Exercise brief: Copy out, word for word, the lines of the listing from the line with "Best Lap time (s)" up to and including the line with "At which category does the chart".

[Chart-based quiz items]
▬▬▬▬▬▬▬▬▬▬

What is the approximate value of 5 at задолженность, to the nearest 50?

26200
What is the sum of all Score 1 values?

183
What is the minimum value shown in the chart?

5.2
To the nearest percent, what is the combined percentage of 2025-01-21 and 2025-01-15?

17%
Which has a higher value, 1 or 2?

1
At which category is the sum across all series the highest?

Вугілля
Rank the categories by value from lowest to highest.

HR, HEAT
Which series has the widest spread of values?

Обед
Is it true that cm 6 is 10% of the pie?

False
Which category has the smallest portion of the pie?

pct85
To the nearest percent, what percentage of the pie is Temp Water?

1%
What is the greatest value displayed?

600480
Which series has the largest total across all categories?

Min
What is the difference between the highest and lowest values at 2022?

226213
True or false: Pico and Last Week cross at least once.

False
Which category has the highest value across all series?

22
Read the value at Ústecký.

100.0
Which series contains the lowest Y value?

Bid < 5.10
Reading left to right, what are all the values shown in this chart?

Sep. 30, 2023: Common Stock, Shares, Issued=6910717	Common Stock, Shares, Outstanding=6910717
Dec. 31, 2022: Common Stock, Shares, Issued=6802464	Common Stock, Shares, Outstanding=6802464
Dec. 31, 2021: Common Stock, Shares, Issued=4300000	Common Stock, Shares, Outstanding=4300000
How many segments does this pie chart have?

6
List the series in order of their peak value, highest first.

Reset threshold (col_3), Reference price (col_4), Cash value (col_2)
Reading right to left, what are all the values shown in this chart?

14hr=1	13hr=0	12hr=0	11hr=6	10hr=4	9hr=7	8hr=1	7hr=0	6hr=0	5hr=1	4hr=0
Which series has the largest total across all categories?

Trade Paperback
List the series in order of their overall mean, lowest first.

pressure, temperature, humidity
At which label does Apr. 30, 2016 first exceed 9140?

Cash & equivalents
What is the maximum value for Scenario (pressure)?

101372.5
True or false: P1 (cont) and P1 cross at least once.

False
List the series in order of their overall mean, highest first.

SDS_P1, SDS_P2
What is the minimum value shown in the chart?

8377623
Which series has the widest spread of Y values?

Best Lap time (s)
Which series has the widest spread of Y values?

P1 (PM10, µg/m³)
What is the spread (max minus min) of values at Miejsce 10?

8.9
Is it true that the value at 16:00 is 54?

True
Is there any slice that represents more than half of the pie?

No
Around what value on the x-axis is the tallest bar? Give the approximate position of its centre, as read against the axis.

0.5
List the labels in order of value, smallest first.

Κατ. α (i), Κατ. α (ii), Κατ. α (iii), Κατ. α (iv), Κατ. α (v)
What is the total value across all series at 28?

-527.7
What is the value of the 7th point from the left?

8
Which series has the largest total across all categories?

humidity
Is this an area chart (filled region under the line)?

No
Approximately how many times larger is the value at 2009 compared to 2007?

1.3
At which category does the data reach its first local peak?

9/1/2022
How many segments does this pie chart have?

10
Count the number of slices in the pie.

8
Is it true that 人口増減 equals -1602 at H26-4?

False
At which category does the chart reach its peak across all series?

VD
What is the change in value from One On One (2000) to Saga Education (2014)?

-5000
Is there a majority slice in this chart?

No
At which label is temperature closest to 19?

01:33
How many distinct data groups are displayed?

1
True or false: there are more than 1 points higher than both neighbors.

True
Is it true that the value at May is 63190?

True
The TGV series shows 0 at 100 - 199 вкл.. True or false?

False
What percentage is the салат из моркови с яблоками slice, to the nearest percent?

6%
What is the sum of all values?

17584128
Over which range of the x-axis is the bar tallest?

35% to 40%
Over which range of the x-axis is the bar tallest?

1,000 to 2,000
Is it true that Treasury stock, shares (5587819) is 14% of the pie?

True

▬▬▬▬▬▬▬▬▬▬

Answer to this task:
Best Lap time (s)
Which series has the widest spread of Y values?

P1 (PM10, µg/m³)
What is the spread (max minus min) of values at Miejsce 10?

8.9
Is it true that the value at 16:00 is 54?

True
Is there any slice that represents more than half of the pie?

No
Around what value on the x-axis is the tallest bar? Give the approximate position of its centre, as read against the axis.

0.5
List the labels in order of value, smallest first.

Κατ. α (i), Κατ. α (ii), Κατ. α (iii), Κατ. α (iv), Κατ. α (v)
What is the total value across all series at 28?

-527.7
What is the value of the 7th point from the left?

8
Which series has the largest total across all categories?

humidity
Is this an area chart (filled region under the line)?

No
Approximately how many times larger is the value at 2009 compared to 2007?

1.3
At which category does the data reach its first local peak?

9/1/2022
How many segments does this pie chart have?

10
Count the number of slices in the pie.

8
Is it true that 人口増減 equals -1602 at H26-4?

False
At which category does the chart reach its peak across all series?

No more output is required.